Mr Ambrose Dery, Minister for the Interior
The prolonged and unresolved chieftaincy conflicts in most parts of the country pose a major security and governance challenge in the country, the Executive Director of West Africa Centre for Counter Extremisim (WACCE) , Mr Mutaru Mumuni Muqthar has said.
Currently, Mr Muqthar, said, there were more than 352 unresolved chieftaincy conflicts nationwide, adding that chieftaincy and ethnic conflicts had claimed about 12,700 lives.
He said this yesterday at the opening ceremony of a two-day capacity building workshop aimed at preventing and countering violent extremism in Ghana.
The workshop brought together about 100 youth drawn from various communities and towns across the country to strengthen their capacities and serve as effective peace ambassadors to build a resilient youth front for sustainable peace.
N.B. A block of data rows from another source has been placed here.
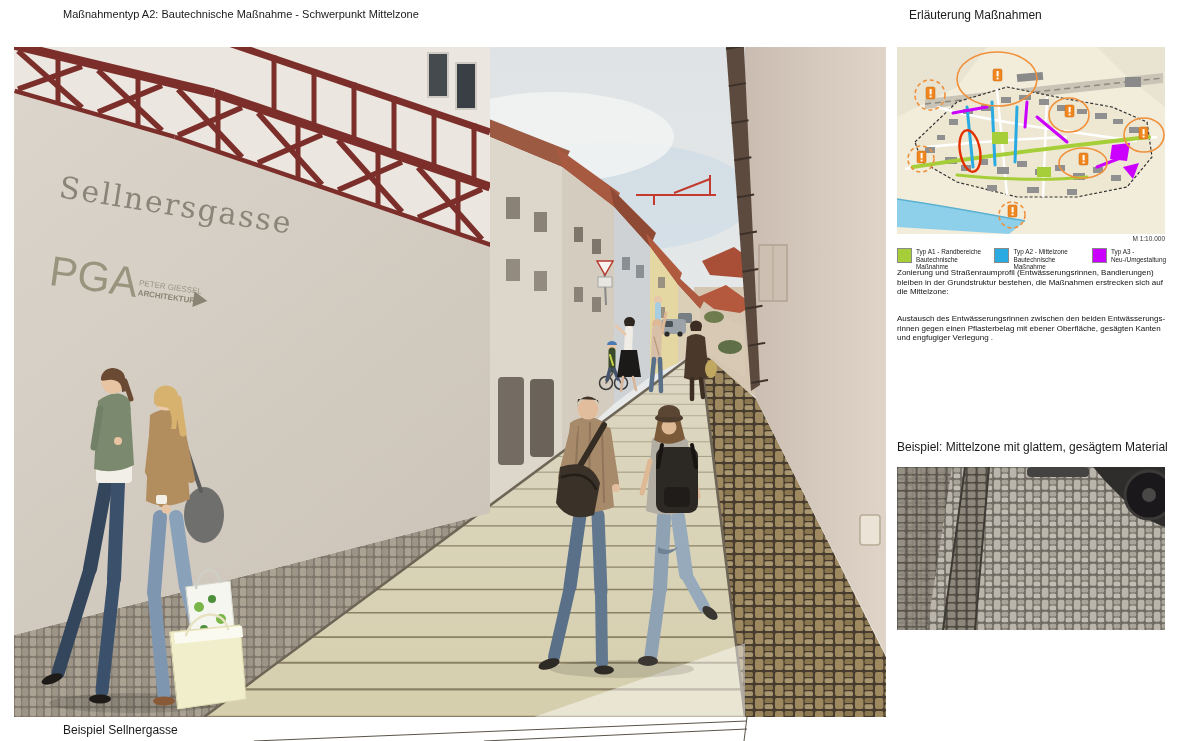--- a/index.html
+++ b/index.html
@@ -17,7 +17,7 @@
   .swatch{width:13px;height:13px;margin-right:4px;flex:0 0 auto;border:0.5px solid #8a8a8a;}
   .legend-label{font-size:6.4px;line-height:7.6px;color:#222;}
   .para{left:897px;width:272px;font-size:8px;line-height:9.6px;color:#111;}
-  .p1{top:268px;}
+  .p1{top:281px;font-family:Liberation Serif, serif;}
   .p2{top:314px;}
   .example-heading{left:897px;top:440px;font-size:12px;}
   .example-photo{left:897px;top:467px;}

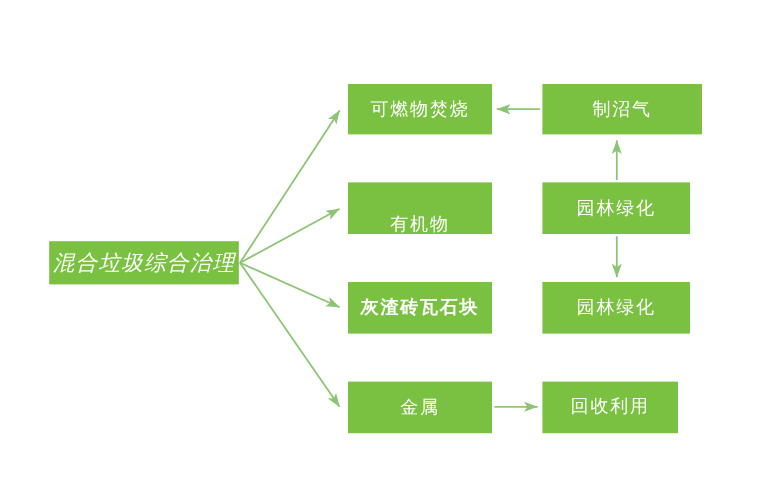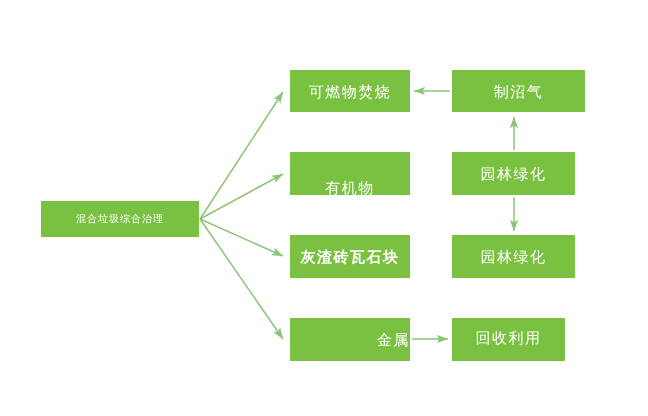--- a/index.html
+++ b/index.html
@@ -47,7 +47,7 @@
   }
   
   #node-root      { left: 41px;  top: 201px; width: 158px; height: 36px; }
-  #node-root .node-label { font-size: 10px; letter-spacing: 1px; }
+  #node-root .node-label { font-size: 18px; letter-spacing: 1px; font-style: italic; }
   
   #node-burn      { left: 290px; top: 70px;  width: 120px; height: 42px; }
   #node-organic   { left: 290px; top: 152px; width: 120px; height: 43px; align-items: flex-end; }

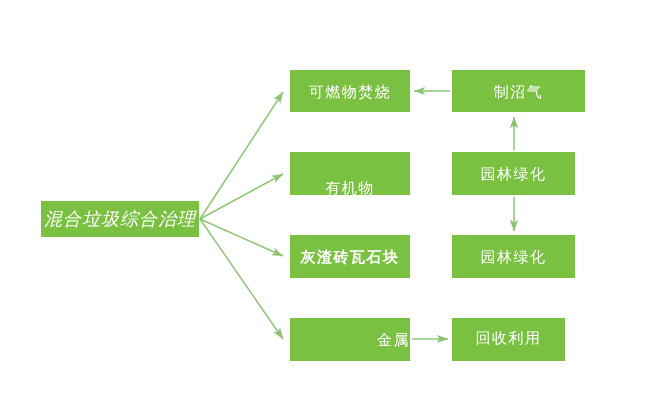--- a/index.html
+++ b/index.html
@@ -52,7 +52,7 @@
   #node-burn      { left: 290px; top: 70px;  width: 120px; height: 42px; }
   #node-organic   { left: 290px; top: 152px; width: 120px; height: 43px; align-items: flex-end; }
   #node-ash       { left: 290px; top: 235px; width: 120px; height: 43px; font-weight: bold; }
-  #node-metal     { left: 290px; top: 318px; width: 120px; height: 43px; justify-content: flex-end; }
+  #node-metal     { left: 290px; top: 318px; width: 120px; height: 43px; }
   
   #node-biogas    { left: 452px; top: 70px;  width: 133px; height: 42px; }
   #node-biochem   { left: 452px; top: 152px; width: 123px; height: 43px; }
He said chieftaincy and ethnic violence remained the single most pervasive source of insecurity and fatality for which many people were still bleeding from violence which could have been prevented.
He indicated that the dangerous nature of vigilante violence, the fierce political campaigns and unwarranted religious violence also had the tendency to create an enduring culture of violence with the penchant to serve as conveyor to terrorist recruitment.
Mr Muqthar said, in the last three years, WACCE had succeeded in working with various local communities to dissuade more than 22 individuals from sliding into violent extremism.
“In 2016, through our local community counter radicalisation programme, we worked hard to stop a young man, 21, from joining ISIS just a day before he was scheduled to depart to Syria,” he added.
He said, the workshop would help empower the participants to serve as leading voices for the amplification of narratives that were supportive of peace and social cohesion.
He called on all stakeholders including government, the National Peace Council, Ministry of Interior, Ministries of Chieftaincy and Religious Affairs, Inner Cities and Zongo Development, religious and traditional leaders to take the vulnerabilities for violence more serious.
The Minister for the Interior, Mr Ambrose Dery, in a speech read on his behalf said, without security there would not be a conducive environment for national development, adding that security underpinned sustainable development in every country.
“It is due to this that the President has elevated security to the front burner in national affairs and this is commendable and appreciated,” he stated.
He said to be able to counter emerging security threats; the Ghana Police Service had established new units and departments, such as the cybercrime unit, intelligence unit and counter –terrorism unit.
Mr Dery said security was a shared responsibility for individuals, groups, communities, corporate bodies and civil societies and called on the citizenry to ensure that terrorism, extremism and insurgency did not take root in Ghana.